= What you will do =
In the material from its start through the line holding "v(-40.32, 35.05) *", inclusive, swap "myFeature" for "partFeature" and write those lines out again with nothing else changed.

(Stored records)
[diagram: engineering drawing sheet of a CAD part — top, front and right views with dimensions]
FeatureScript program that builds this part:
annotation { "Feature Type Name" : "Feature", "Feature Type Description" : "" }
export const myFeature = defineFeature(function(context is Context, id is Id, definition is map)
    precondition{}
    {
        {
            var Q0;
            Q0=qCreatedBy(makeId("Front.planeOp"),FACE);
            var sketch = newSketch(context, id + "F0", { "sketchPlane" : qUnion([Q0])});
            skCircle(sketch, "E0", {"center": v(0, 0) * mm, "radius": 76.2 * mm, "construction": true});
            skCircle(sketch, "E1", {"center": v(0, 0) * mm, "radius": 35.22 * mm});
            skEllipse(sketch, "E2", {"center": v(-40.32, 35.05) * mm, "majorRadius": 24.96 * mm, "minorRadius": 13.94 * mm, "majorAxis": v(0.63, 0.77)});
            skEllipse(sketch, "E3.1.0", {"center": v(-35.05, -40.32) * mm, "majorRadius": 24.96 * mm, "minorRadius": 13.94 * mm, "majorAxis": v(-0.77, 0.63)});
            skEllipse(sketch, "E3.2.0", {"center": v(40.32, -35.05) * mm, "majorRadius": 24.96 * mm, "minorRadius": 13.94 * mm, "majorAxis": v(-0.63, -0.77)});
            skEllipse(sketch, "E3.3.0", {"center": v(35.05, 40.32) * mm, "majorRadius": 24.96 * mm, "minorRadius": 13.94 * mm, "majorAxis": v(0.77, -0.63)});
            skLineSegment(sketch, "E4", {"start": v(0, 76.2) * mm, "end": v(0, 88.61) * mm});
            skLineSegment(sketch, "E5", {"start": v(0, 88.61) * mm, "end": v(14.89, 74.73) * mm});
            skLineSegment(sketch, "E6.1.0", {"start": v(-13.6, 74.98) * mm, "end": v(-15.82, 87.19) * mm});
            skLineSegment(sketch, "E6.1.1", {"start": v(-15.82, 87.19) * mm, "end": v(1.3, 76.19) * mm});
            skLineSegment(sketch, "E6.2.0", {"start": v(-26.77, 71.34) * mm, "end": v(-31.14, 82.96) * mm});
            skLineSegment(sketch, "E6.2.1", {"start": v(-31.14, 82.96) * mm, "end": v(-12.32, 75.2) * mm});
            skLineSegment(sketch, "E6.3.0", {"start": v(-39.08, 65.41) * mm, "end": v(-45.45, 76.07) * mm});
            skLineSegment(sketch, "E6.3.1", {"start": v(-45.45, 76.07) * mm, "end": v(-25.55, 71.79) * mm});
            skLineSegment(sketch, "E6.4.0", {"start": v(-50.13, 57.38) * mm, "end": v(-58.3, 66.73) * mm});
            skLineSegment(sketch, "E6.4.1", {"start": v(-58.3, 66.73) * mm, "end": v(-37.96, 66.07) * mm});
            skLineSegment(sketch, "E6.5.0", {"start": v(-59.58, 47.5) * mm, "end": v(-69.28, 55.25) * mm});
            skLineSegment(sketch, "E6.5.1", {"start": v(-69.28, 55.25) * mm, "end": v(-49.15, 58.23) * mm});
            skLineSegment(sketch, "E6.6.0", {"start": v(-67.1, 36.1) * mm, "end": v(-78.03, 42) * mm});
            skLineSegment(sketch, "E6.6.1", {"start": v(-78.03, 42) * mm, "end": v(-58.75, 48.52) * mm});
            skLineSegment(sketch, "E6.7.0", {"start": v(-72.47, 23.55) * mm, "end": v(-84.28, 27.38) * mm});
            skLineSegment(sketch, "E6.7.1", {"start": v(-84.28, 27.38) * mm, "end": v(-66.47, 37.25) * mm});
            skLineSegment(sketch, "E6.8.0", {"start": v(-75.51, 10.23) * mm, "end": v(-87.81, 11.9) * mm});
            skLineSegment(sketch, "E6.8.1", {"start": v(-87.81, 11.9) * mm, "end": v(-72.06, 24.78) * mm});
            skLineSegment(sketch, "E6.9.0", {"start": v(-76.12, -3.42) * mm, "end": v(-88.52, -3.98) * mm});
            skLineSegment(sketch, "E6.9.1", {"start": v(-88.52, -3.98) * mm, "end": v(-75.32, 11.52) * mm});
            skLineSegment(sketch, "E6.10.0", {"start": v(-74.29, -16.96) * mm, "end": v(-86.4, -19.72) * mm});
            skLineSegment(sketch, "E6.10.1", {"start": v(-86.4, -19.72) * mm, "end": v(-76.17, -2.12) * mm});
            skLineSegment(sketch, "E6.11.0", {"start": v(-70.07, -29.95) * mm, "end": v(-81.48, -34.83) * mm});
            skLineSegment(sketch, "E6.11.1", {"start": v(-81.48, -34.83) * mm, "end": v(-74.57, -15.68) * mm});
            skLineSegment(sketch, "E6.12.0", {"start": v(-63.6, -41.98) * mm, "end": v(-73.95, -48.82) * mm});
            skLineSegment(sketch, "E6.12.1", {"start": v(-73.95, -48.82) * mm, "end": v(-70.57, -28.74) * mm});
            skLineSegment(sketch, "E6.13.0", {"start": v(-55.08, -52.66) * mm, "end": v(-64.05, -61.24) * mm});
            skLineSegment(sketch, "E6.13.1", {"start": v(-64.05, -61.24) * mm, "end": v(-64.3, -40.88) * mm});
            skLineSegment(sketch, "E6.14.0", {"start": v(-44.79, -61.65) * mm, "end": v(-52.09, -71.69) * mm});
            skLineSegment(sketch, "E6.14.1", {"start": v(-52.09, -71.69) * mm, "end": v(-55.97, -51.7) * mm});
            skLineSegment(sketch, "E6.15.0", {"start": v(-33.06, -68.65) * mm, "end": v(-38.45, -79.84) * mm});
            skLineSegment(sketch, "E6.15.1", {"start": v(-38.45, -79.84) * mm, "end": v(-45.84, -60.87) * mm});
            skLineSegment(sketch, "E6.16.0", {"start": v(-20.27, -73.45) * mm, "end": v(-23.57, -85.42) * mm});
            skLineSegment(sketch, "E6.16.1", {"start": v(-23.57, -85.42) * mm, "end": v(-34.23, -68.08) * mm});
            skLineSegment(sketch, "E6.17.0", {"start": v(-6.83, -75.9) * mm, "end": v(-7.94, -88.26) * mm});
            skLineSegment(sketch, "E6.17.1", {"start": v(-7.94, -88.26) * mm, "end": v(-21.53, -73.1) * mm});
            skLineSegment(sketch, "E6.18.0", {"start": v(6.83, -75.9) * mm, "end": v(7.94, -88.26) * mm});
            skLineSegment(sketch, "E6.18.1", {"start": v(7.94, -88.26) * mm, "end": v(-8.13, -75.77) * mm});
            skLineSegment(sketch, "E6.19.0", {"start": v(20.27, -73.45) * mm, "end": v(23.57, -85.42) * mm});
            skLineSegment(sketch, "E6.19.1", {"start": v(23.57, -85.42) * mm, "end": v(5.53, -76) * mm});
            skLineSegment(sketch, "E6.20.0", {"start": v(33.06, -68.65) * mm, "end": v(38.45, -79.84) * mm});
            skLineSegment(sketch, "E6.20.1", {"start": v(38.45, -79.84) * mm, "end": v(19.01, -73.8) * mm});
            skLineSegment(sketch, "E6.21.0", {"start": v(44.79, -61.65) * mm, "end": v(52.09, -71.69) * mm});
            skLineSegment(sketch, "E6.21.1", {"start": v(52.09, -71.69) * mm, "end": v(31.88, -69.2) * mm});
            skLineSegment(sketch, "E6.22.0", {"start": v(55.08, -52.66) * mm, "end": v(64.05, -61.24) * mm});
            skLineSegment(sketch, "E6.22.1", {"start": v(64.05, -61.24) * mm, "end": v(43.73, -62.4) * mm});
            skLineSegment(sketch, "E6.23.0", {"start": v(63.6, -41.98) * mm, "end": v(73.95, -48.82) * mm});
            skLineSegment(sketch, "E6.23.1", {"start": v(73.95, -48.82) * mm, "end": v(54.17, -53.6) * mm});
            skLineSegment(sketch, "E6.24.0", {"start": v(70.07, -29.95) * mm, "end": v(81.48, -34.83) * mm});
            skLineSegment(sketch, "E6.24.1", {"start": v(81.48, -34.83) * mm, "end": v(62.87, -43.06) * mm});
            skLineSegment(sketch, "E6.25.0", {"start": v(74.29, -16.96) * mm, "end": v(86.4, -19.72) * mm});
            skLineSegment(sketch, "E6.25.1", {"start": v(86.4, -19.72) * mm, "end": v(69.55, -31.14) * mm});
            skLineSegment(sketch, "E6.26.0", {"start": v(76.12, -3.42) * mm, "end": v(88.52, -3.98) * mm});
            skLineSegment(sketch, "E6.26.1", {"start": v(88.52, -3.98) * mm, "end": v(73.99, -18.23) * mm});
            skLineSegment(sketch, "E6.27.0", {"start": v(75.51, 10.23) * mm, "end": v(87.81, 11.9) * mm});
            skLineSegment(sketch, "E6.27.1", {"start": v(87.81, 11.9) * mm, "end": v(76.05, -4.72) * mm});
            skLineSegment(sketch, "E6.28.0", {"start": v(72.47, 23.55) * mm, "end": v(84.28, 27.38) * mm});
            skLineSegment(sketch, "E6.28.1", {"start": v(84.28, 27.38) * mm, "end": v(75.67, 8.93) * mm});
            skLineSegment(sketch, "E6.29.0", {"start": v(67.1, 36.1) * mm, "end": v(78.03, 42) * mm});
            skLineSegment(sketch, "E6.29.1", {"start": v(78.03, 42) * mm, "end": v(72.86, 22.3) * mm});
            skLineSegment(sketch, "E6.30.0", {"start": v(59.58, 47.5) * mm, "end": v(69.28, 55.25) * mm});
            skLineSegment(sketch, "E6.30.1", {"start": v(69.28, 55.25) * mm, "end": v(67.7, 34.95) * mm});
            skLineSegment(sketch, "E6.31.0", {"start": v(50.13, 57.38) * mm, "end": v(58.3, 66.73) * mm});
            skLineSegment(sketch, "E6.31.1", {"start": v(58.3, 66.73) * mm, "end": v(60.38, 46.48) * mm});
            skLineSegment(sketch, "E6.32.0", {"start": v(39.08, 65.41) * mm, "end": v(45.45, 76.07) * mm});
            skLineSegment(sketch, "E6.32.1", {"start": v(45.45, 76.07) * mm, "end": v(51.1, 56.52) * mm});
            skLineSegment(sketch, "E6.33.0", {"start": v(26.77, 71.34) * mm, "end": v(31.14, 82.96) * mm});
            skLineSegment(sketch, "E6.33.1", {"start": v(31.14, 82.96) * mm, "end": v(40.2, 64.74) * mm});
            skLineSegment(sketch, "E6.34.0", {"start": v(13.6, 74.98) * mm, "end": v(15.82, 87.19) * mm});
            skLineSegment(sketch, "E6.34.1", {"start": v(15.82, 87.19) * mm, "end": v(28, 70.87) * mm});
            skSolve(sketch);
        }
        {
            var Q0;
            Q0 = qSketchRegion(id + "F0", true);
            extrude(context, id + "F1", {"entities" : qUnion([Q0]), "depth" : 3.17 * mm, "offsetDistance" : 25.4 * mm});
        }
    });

= Response to this task =
[diagram: engineering drawing sheet of a CAD part — top, front and right views with dimensions]
FeatureScript program that builds this part:
annotation { "Feature Type Name" : "Feature", "Feature Type Description" : "" }
export const partFeature = defineFeature(function(context is Context, id is Id, definition is map)
    precondition{}
    {
        {
            var Q0;
            Q0=qCreatedBy(makeId("Front.planeOp"),FACE);
            var sketch = newSketch(context, id + "F0", { "sketchPlane" : qUnion([Q0])});
            skCircle(sketch, "E0", {"center": v(0, 0) * mm, "radius": 76.2 * mm, "construction": true});
            skCircle(sketch, "E1", {"center": v(0, 0) * mm, "radius": 35.22 * mm});
            skEllipse(sketch, "E2", {"center": v(-40.32, 35.05) * mm, "majorRadius": 24.96 * mm, "minorRadius": 13.94 * mm, "majorAxis": v(0.63, 0.77)});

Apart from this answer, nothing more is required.